Claims of a deviation from doctor standards of due care within the knowledge of the jury, or having support from only a plaintiff expert, are within the ability of the court to judge, and where only the facts of treatment are in dispute, should proceed.
If an expert is shown to be testifying in bad faith, the other side should demand a mistrial, and all legal and court cost be assessed to the personal assets of the expert testifying in bad faith, to deter.
The defendant should discuss with the insurance company defense lawyer making the following preliminary motion, as early as possible after the completion of discovery, to dismiss the claim because opposing experts are testifying in good faith, and the court lacks technical ability or constitutional authority to resolve a scientific controversy.
The court should dismiss the lawsuit if 1) the experts disagree over the standard of due care; 2) agree about the standard, but whether the doctor’s treatment met it; 3) agree about the standard, that the doctor failed to meet it, but disagree over whether the deviation from standards caused the injury or merely preceded it. The jury may judge a claim where opposing experts agree about the standard of care, that if the doctor’s treatment deviated from it, it would have caused the injury, but disagree about the material facts of the treatment (if it happened, when it happened). The jury has the ability to determine what happened, then using the agreement of experts over material opinions about the standard, the hypothetical causation, but disagreement about the facts of treatment.
The court may also accept a claim the standard of care and of causation is within the knowledge of the jury, such as wrong site surgery, or that has no defense expert.
If one of the opposing experts is shown to be testifying in bad faith, the other side should demand a mistrial, and all legal and court cost be assessed to the personal assets of the expert testifying in bad faith, to deter.

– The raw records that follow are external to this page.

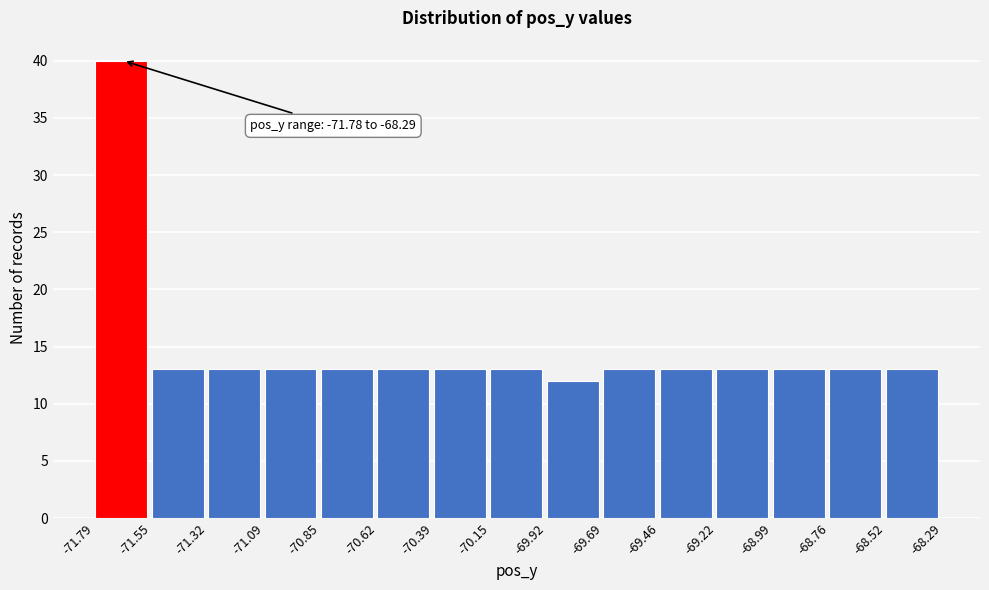

Over which range of the x-axis is the bar tallest?

-71.79 to -71.55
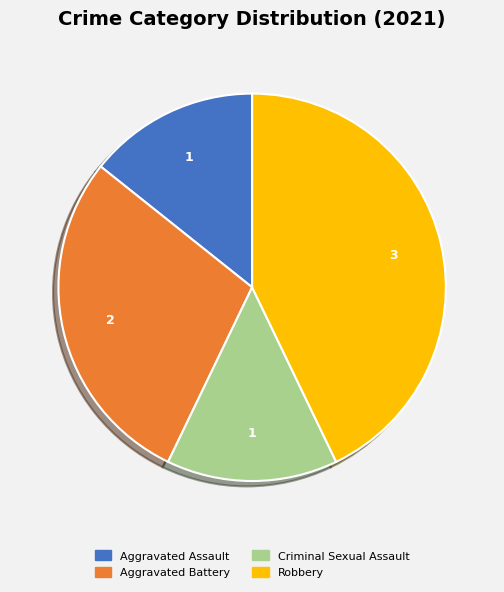

Is there a majority slice in this chart?

No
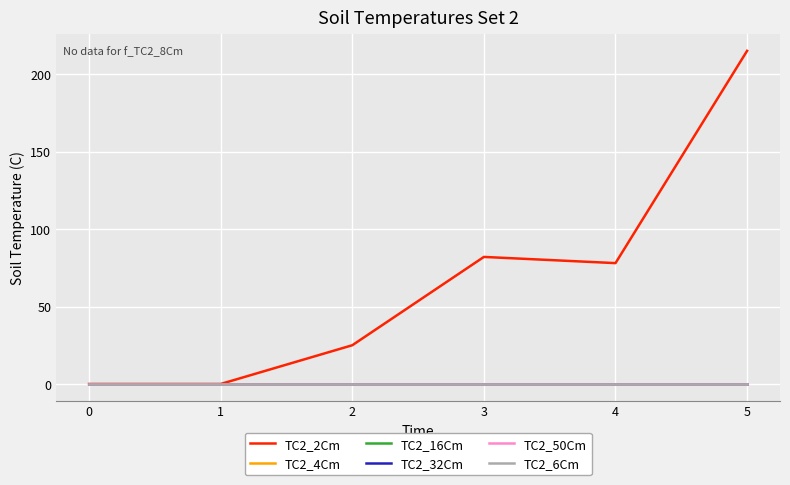

Does the chart display data point markers on the line(s)?

No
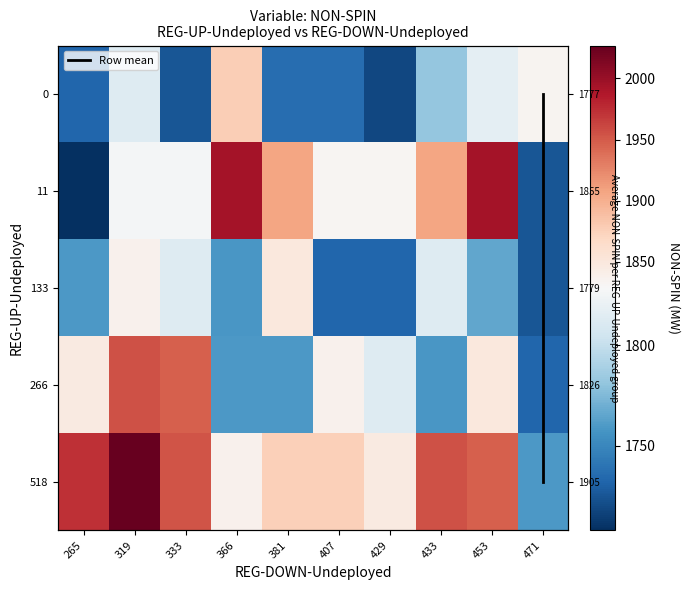

At which category is the sum across all series the highest?

319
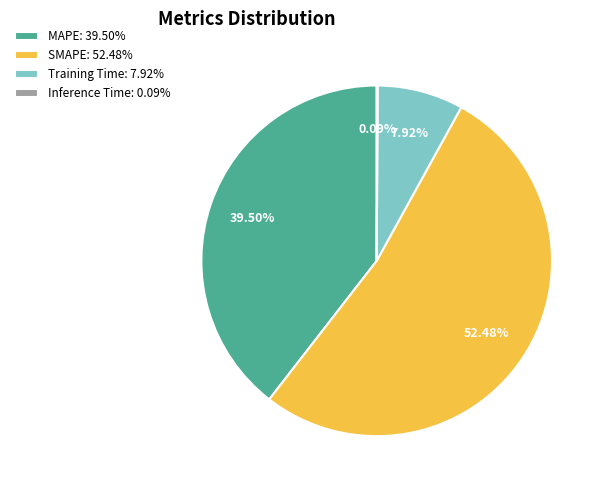

Combined, do MAPE: 39.50% and Training Time: 7.92% account for over 50%?

No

1. Sancho v. U.S. Department of Energy. F.Supp.2d, 2008 WL 4370009 (D. Hawaii) (Lack of subject matter jurisdiction in a claim that turning on a particle accelerator could create a black hole swallowing the earth). Lack of subject matter jurisdiction may be raised at any point of case. May be raised by the court itself. The Court has ability to answer legal questions not scientific ones. Its decisions are at the point of a gun, and may distort clinical practice if an unscientific opinion prevails. The jury has no ability to judge the science, especially after all with any knowledge have been excluded in voir dire. The jury will favor the more personally likable expert, or apply one of may cognitive biases. These results of lack of subject matter jurisdiction violate the procedural due process right of the civil defendant to a fair hearing.
2. Frye Decision: “...the thing from which the deduction is made must be sufficiently established to have gained general acceptance in the particular field in which it belongs.” Opposite testimony on the standard of care implies lack of “general acceptance.” The experts are there to help the jury apply the standard of care to the facts. If they disagree, they are not helping but confusing the jury.

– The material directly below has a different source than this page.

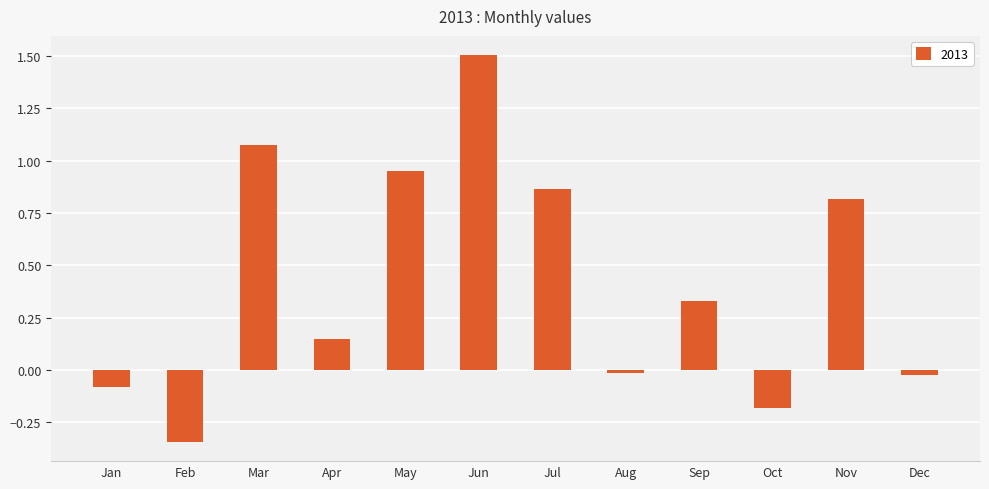

Between Nov and May, which is larger?

May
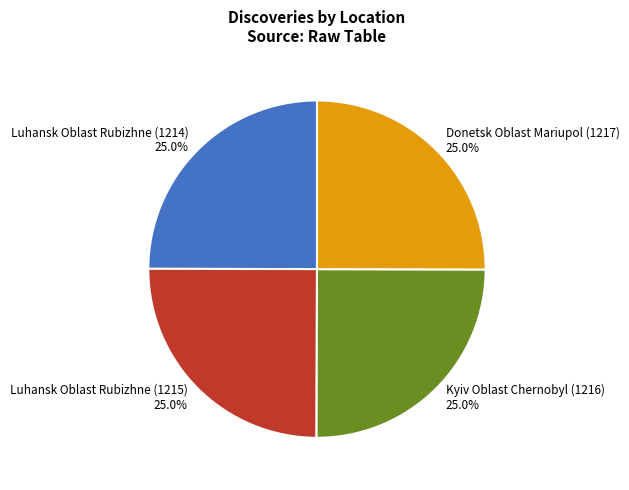

How much of the chart is everything except Luhansk Oblast Rubizhne (1215)?

75.0%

3. Daubert Decision: “Many considerations will bear on the inquiry, including whether the theory or technique in question can be (and has been) tested, whether it has been subjected to peer review and publication, its known or potential error rate, and the existence and maintenance of standards controlling its operation, and whether it has attracted widespread acceptance within a relevant scientific community. The inquiry is a flexible one, and its focus must be solely on principles and methodology, not on the conclusions that they generate.”